To understand the journey of childhood allows us as osteopaths to understand how the adult body has developed. It is hugely exciting to be able to use this knowledge to help a baby and child to grow in such a way that their own unique body can function to its full potential and minimise problems in later life.
For example when you know that the occiput is in 4 parts at birth and that the condyles on the occiput each are in two parts you can begin to understand how a long and difficult labour can lead to strains within the occipital condyle joints that lead the baby to be very uncomfortable. If this area does not re-mould successfully the repercussions may be felt even into adulthood. This course allows you to identify with the child’s unique anatomy and teaches the techniques that work to improve the function to allow healthy development. Childhood is at time of mighty dynamic change that we need to understand and harness within our work as osteopaths.

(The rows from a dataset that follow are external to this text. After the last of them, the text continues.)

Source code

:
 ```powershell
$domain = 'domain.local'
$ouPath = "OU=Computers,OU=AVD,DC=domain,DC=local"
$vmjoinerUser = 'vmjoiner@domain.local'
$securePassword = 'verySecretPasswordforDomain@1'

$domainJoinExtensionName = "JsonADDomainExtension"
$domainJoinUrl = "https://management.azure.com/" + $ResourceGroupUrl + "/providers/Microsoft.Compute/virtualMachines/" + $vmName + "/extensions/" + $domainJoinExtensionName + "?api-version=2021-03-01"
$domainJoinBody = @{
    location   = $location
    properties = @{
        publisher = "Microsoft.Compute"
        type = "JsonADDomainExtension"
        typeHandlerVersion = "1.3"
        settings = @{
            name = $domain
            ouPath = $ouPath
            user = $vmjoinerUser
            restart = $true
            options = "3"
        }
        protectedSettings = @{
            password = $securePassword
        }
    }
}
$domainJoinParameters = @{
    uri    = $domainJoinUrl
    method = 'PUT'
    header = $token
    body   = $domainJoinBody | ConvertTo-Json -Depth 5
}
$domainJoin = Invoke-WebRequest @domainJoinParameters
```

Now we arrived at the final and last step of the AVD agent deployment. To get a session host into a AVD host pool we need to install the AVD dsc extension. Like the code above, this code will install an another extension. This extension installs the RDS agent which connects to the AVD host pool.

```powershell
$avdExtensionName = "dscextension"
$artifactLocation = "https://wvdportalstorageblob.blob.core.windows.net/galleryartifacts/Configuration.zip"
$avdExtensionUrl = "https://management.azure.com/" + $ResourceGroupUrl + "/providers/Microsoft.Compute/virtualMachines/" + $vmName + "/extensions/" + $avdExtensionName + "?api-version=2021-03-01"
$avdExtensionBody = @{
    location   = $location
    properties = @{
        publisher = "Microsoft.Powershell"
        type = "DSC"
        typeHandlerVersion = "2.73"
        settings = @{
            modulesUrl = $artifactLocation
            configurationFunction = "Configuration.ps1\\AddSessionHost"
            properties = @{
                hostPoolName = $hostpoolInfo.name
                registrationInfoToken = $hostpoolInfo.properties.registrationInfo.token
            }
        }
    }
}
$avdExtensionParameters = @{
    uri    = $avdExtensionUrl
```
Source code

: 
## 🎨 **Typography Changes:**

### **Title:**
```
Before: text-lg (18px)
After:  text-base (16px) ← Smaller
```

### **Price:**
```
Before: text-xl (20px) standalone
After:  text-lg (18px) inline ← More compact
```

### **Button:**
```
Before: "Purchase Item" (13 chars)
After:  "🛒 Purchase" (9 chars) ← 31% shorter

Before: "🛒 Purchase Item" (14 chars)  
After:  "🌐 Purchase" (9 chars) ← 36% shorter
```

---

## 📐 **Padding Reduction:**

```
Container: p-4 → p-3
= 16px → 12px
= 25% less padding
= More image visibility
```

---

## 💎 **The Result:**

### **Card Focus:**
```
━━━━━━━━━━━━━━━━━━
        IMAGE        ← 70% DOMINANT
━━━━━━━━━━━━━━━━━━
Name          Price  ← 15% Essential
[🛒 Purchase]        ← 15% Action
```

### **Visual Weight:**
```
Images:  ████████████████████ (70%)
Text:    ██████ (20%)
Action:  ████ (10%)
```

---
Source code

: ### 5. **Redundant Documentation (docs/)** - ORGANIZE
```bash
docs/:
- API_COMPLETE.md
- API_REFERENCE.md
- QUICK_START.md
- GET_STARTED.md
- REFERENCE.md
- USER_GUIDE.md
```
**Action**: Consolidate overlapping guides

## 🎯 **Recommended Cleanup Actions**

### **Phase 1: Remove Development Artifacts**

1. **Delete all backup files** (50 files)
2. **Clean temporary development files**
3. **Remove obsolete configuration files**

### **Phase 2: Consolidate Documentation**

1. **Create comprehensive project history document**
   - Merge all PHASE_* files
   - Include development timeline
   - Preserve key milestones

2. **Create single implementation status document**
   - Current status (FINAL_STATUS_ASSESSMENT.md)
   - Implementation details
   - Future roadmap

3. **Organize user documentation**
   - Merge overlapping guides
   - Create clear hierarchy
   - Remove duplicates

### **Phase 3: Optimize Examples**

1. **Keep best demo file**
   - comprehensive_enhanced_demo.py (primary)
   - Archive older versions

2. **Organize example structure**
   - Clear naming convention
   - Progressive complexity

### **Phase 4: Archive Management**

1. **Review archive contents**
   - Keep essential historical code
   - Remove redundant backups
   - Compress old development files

Sutherland said: “as the twig is bent so the tree doth incline“. We need the knowledge to change the twigs so the body grows in a good functional form. You can only do this when you understand the development process and how it can be knocked off course.
Paediatrics is a huge subject but three days gives us the chance to study embryology, the effects of birth on the infant form and the changes and development in the first year of life. It is a spring board for the more detailed study on our Diploma course in paediatrics.
This course is mandatory for anyone wishing to take Paediatric Pathway weekends.
Hawkwood College accommodation
Please be aware that accommodation at Hawkwood will be in shared rooms (single sex). Some single rooms are available on a first-come-first-served basis and will carry a supplement. Requesting a single room is not a guarantee that one will be provided.